3) need to stop expressiona t some point: can flox yamanaka factors for later removal via cre-recombinase)

Question 39

mechanism to cure sickle cell in mice

Answer 39

isolate tail fibroblasts –> induce expression of yamanaka factors to un-differentiate fibroblasts into ESC-like state –> use crispr-cas9 to edit sickle cell gene –> re-differentiate cells to hematopoietic stem cells –> put back in irradiated mice (radiation knocks out original mutated HPSCs)

Question 40

3 downsides of using ESCs to cure genetic diseases

Answer 40

1) off target effects of transgene insertion

2) yamanaka factor expression may cause cancer

3) not applicable for cells that can’t be removed and replaced

Question 41

how do the 2 gene therapy approaches to cure sickle cell in humans work

Answer 41

both use crispr-cas9 to edits HPSCs

Question 42

You are cloning a human gene responsible for sequestration of heavy metals in the cytoplasm. You use a pUC-based plasmid. Following construction of your recombinant vector, your transformation only yielded blue colonies.
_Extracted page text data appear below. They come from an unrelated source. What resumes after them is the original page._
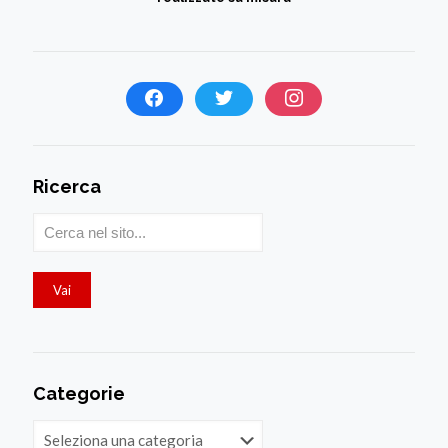
Ricerca
Categorie
Categorie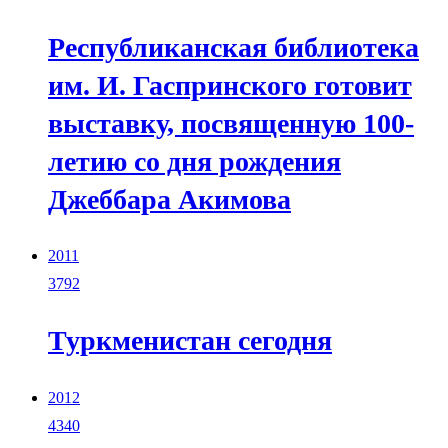
Республиканская библиотека
им. И. Гаспринского готовит
выставку, посвященную 100-
летию со дня рождения
Джеббара Акимова
2011
3792
Туркменистан сегодня
2012
4340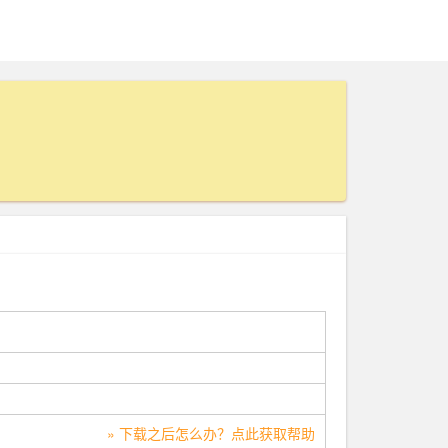
» 下载之后怎么办？点此获取帮助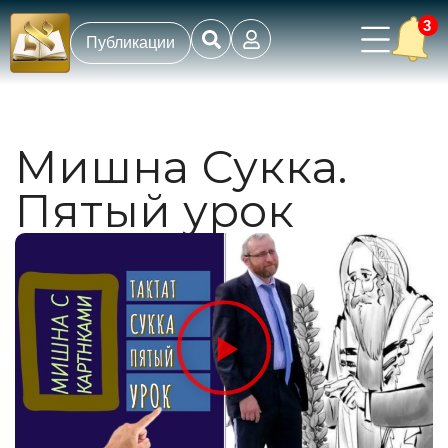
3
Публикации
Мишна Сукка.
Пятый урок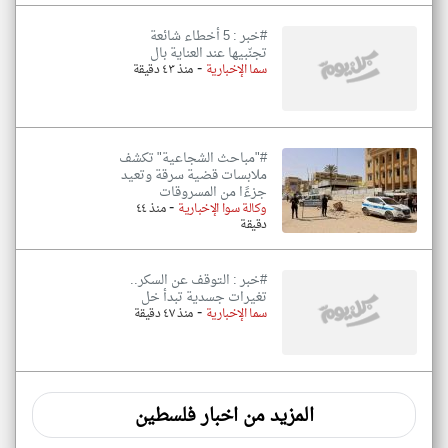
#خبر : 5 أخطاء شائعة
تجنّبيها عند العناية بال
-
سما الإخبارية
منذ ٤٣ دقيقة
#"مباحث الشجاعية" تكشف
ملابسات قضية سرقة وتعيد
جزءًا من المسروقات
-
وكالة سوا الإخبارية
منذ ٤٤
دقيقة
#خبر : التوقف عن السكر..
تغيرات جسدية تبدأ خل
-
سما الإخبارية
منذ ٤٧ دقيقة
المزيد من اخبار فلسطين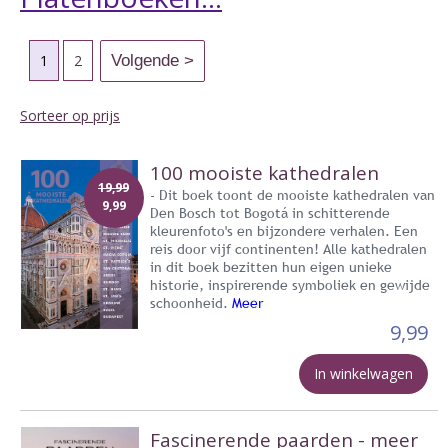
1
2
Sorteer op prijs
100 mooiste kathedralen
19,99
- Dit boek toont de mooiste kathedralen van
9,99
Den Bosch tot Bogotá in schitterende
kleurenfoto's en bijzondere verhalen. Een
reis door vijf continenten! Alle kathedralen
in dit boek bezitten hun eigen unieke
historie, inspirerende symboliek en gewijde
schoonheid.
Meer
9,99
In winkelwagen
Fascinerende paarden - meer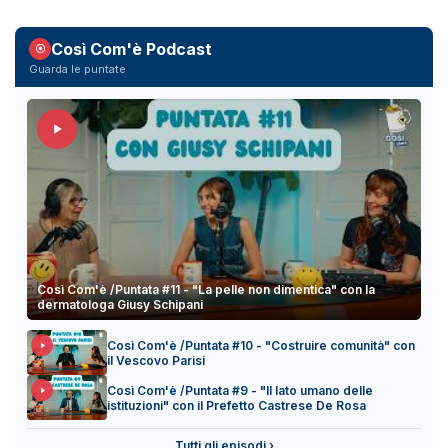
Così Com'è Podcast
Guarda le puntate
Così Com'è /Puntata #11 - "La pelle non dimentica" con la
dermatologa Giusy Schipani
Così Com'è /Puntata #10 - "Costruire comunità" con
il Vescovo Parisi
Così Com'è /Puntata #9 - "Il lato umano delle
istituzioni" con il Prefetto Castrese De Rosa
Tutti gli episodi ›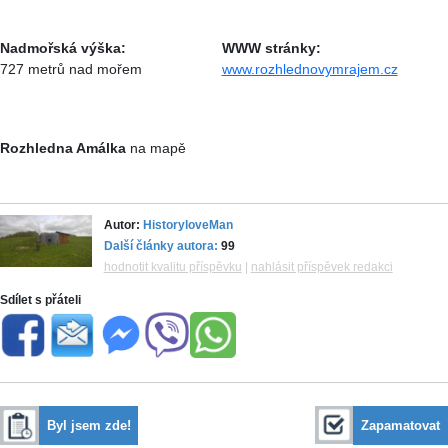
Nadmořská výška:
WWW stránky:
727 metrů nad mořem
www.rozhlednovymrajem.cz
Rozhledna Amálka
na mapě
Autor:
HistoryloveMan
Další články autora:
99
hodnotit kvalitu příspěvku
|
nahlásit příspěvek redakci
Sdílet s přáteli
Byl jsem zde!
Zapamatovat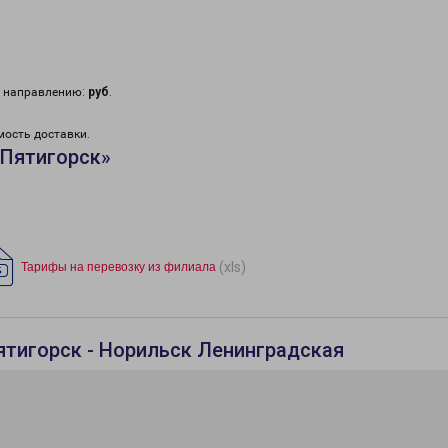
у направлению:
руб
.
мость доставки.
«Пятигорск»
(xls)
Тарифы на перевозку из филиала
ятигорск - Норильск Ленинградская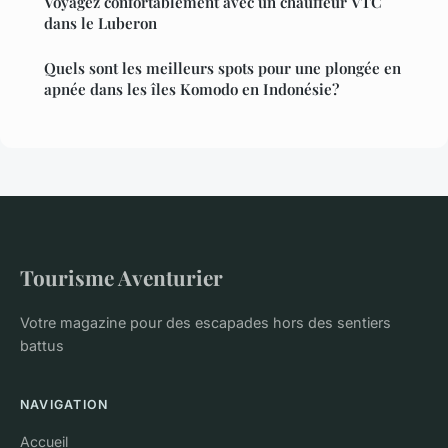
Voyagez confortablement avec un chauffeur VTC
dans le Luberon
Quels sont les meilleurs spots pour une plongée en
apnée dans les îles Komodo en Indonésie?
Tourisme Aventurier
Votre magazine pour des escapades hors des sentiers
battus
NAVIGATION
Accueil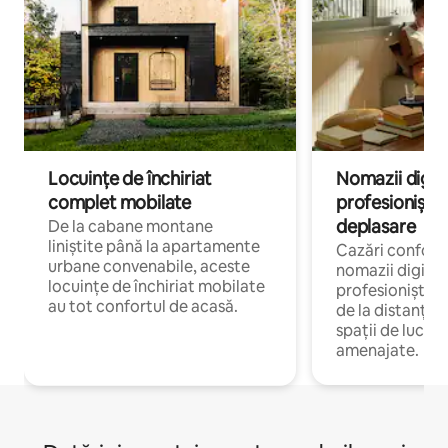
Locuințe de închiriat
Nomazii digital
complet mobilate
profesioniștii a
deplasare
De la cabane montane
liniștite până la apartamente
Cazări confort
urbane convenabile, aceste
nomazii digitali
locuințe de închiriat mobilate
profesioniștii 
au tot confortul de acasă.
de la distanță, 
spații de lucru 
amenajate.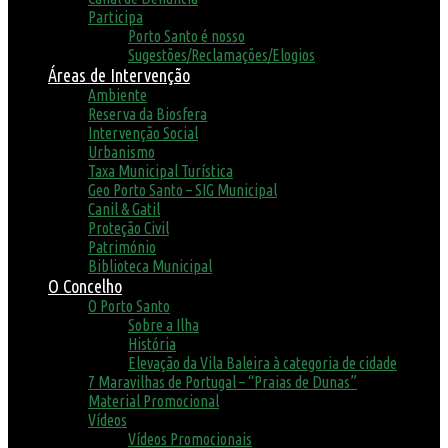
Participa
Porto Santo é nosso
Sugestões/Reclamações/Elogios
Áreas de Intervenção
Ambiente
Reserva da Biosfera
Intervenção Social
Urbanismo
Taxa Municipal Turística
Geo Porto Santo – SIG Municipal
Canil & Gatil
Proteção Civil
Património
Biblioteca Municipal
O Concelho
O Porto Santo
Sobre a Ilha
História
Elevação da Vila Baleira à categoria de cidade
7 Maravilhas de Portugal – “Praias de Dunas”
Material Promocional
Vídeos
Vídeos Promocionais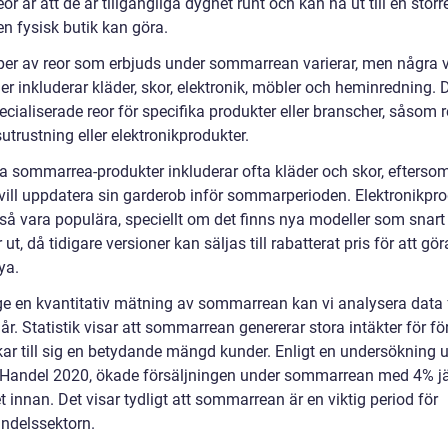
eor är att de är tillgängliga dygnet runt och kan nå ut till en störr
n fysisk butik kan göra.
yper av reor som erbjuds under sommarrean varierar, men några 
er inkluderar kläder, skor, elektronik, möbler och heminredning. 
cialiserade reor för specifika produkter eller branscher, såsom 
utrustning eller elektronikprodukter.
a sommarrea-produkter inkluderar ofta kläder och skor, efterso
ill uppdatera sin garderob inför sommarperioden. Elektronikpro
så vara populära, speciellt om det finns nya modeller som snart
t, då tidigare versioner kan säljas till rabatterat pris för att gör
ya.
 ge en kvantitativ mätning av sommarrean kan vi analysera data 
 år. Statistik visar att sommarrean genererar stora intäkter för fö
kar till sig en betydande mängd kunder. Enligt en undersökning u
Handel 2020, ökade försäljningen under sommarrean med 4% j
 innan. Det visar tydligt att sommarrean är en viktig period för
andelssektorn.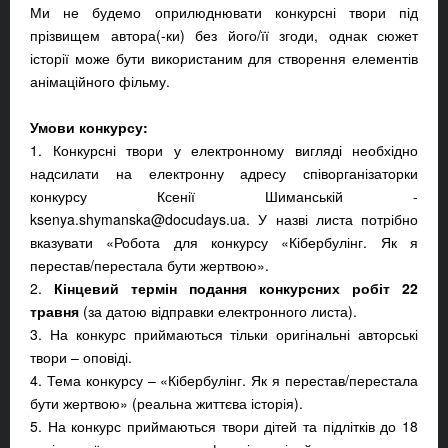
Ми не будемо оприлюднювати конкурсні твори під
прізвищем автора(-ки) без його/її згоди, однак сюжет
історії може бути використаним для створення елементів
анімаційного фільму.
Умови конкурсу:
1. Конкурсні твори у електронному вигляді необхідно
надсилати на електронну адресу співорганізаторки
конкурсу Ксенії Шиманській -
ksenya.shymanska@docudays.ua
. У назві листа потрібно
вказувати «Робота для конкурсу «Кібербулінг. Як я
перестав/перестала бути жертвою».
2.
Кінцевий термін подання конкурсних робіт 22
травня
(за датою відправки електронного листа).
3. На конкурс приймаються тільки оригінальні авторські
твори – оповіді.
4. Тема конкурсу – «Кібербулінг. Як я перестав/перестала
бути жертвою» (реальна життєва історія).
5. На конкурс приймаються твори дітей та підлітків до 18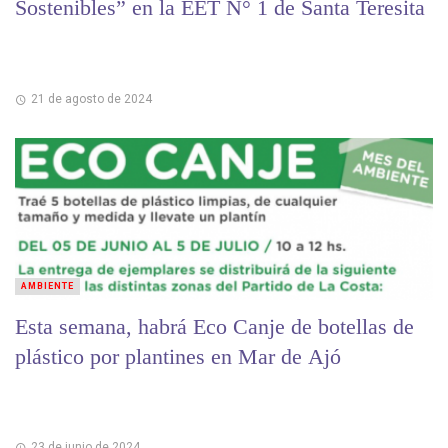
Sostenibles” en la EET N° 1 de Santa Teresita
21 de agosto de 2024
AMBIENTE
Esta semana, habrá Eco Canje de botellas de
plástico por plantines en Mar de Ajó
23 de junio de 2024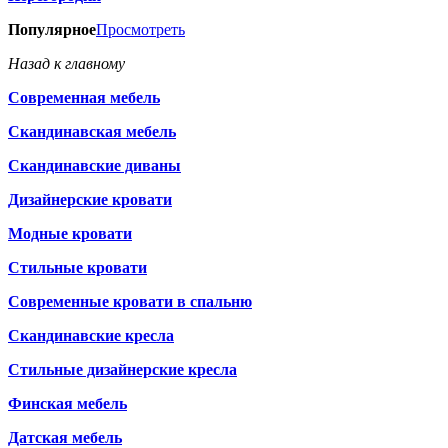
Популярное
Просмотреть
Назад к главному
Современная мебель
Скандинавская мебель
Скандинавские диваны
Дизайнерские кровати
Модные кровати
Стильные кровати
Современные кровати в спальню
Скандинавские кресла
Стильные дизайнерские кресла
Финская мебель
Датская мебель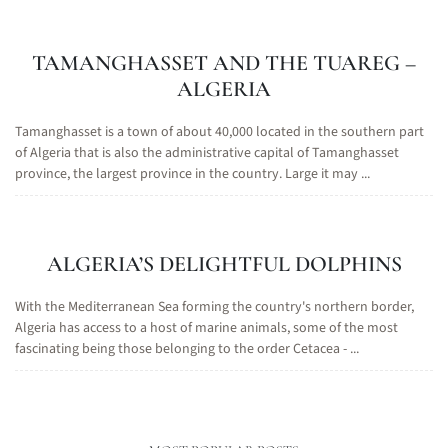
TAMANGHASSET AND THE TUAREG –
ALGERIA
Tamanghasset is a town of about 40,000 located in the southern part
of Algeria that is also the administrative capital of Tamanghasset
province, the largest province in the country. Large it may ...
ALGERIA’S DELIGHTFUL DOLPHINS
With the Mediterranean Sea forming the country's northern border,
Algeria has access to a host of marine animals, some of the most
fascinating being those belonging to the order Cetacea - ...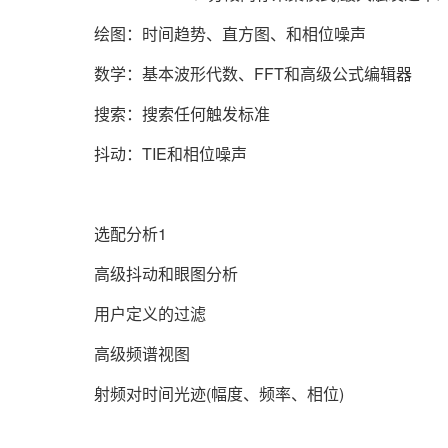
绘图：时间趋势、直方图、和相位噪声
数学：基本波形代数、FFT和高级公式编辑器
搜索：搜索任何触发标准
抖动：TIE和相位噪声
选配分析1
高级抖动和眼图分析
用户定义的过滤
高级频谱视图
射频对时间光迹(幅度、频率、相位)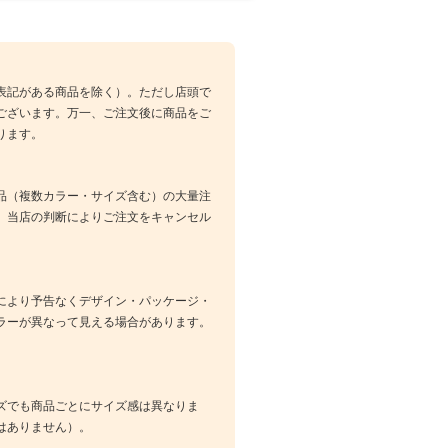
表記がある商品を除く）。ただし店頭で
ございます。万一、ご注文後に商品をご
ります。
品（複数カラー・サイズ含む）の大量注
、当店の判断によりご注文をキャンセル
により予告なくデザイン・パッケージ・
ラーが異なって見える場合があります。
ズでも商品ごとにサイズ感は異なりま
はありません）。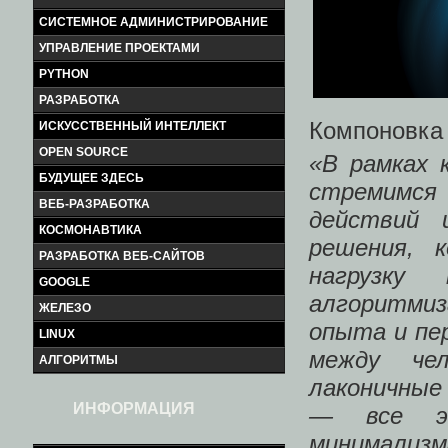
СИСТЕМНОЕ АДМИНИСТРИРОВАНИЕ
УПРАВЛЕНИЕ ПРОЕКТАМИ
PYTHON
РАЗРАБОТКА
Компоновка
ИСКУССТВЕННЫЙ ИНТЕЛЛЕКТ
OPEN SOURCE
«В рамках 
БУДУЩЕЕ ЗДЕСЬ
стремимс
ВЕБ-РАЗРАБОТКА
действий 
КОСМОНАВТИКА
решения, 
РАЗРАБОТКА ВЕБ-САЙТОВ
нагрузку
GOOGLE
алгоритмиз
ЖЕЛЕЗО
опыта и пе
LINUX
между че
АЛГОРИТМЫ
лаконичные
ИНФОРМАЦИЯ
— все эт
минимализм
What does this indicate?

Answer 42

Blue colonies means B-galactosidase was present and able to break down X-gal. Since there is functional B-gal, the LacZ gene was not interrupted. This means the DNA sequence was not inserted in the plasmid.

Question 43

Compare and contrast the F plasmid with the Ti plasmid.

Answer 43

Similar: encode machinery for gene transfer; similar mechanisms of conjugation with exporter proteins, relaxosome, relaxase; allow for one-way transfer of genetic material between cells

Different: Whole F plasmid is transferred and both cells have a copy afterward; double stranded. Only part of the Ti plasmid (T-DNA) gets transferred to the plant cells and it’s single stranded.

Question 44

Explain how you would use a two-plasmid approach to introduce a Bt toxin gene into corn. What genes would be on each plasmid? How would you isolate transformed cells?

Answer 44

Use a Ti plasmid with the T-region removed (disarmed) to transfer genetic material to another bacterial cell via conjugation. Another plasmid acts as a transformation vector with Bt toxin gene, herbicide resistance gene as a marker, and T-strand border sequences. Put both plasmids into corn cells. Isolate transformed cells by plating with herbicide.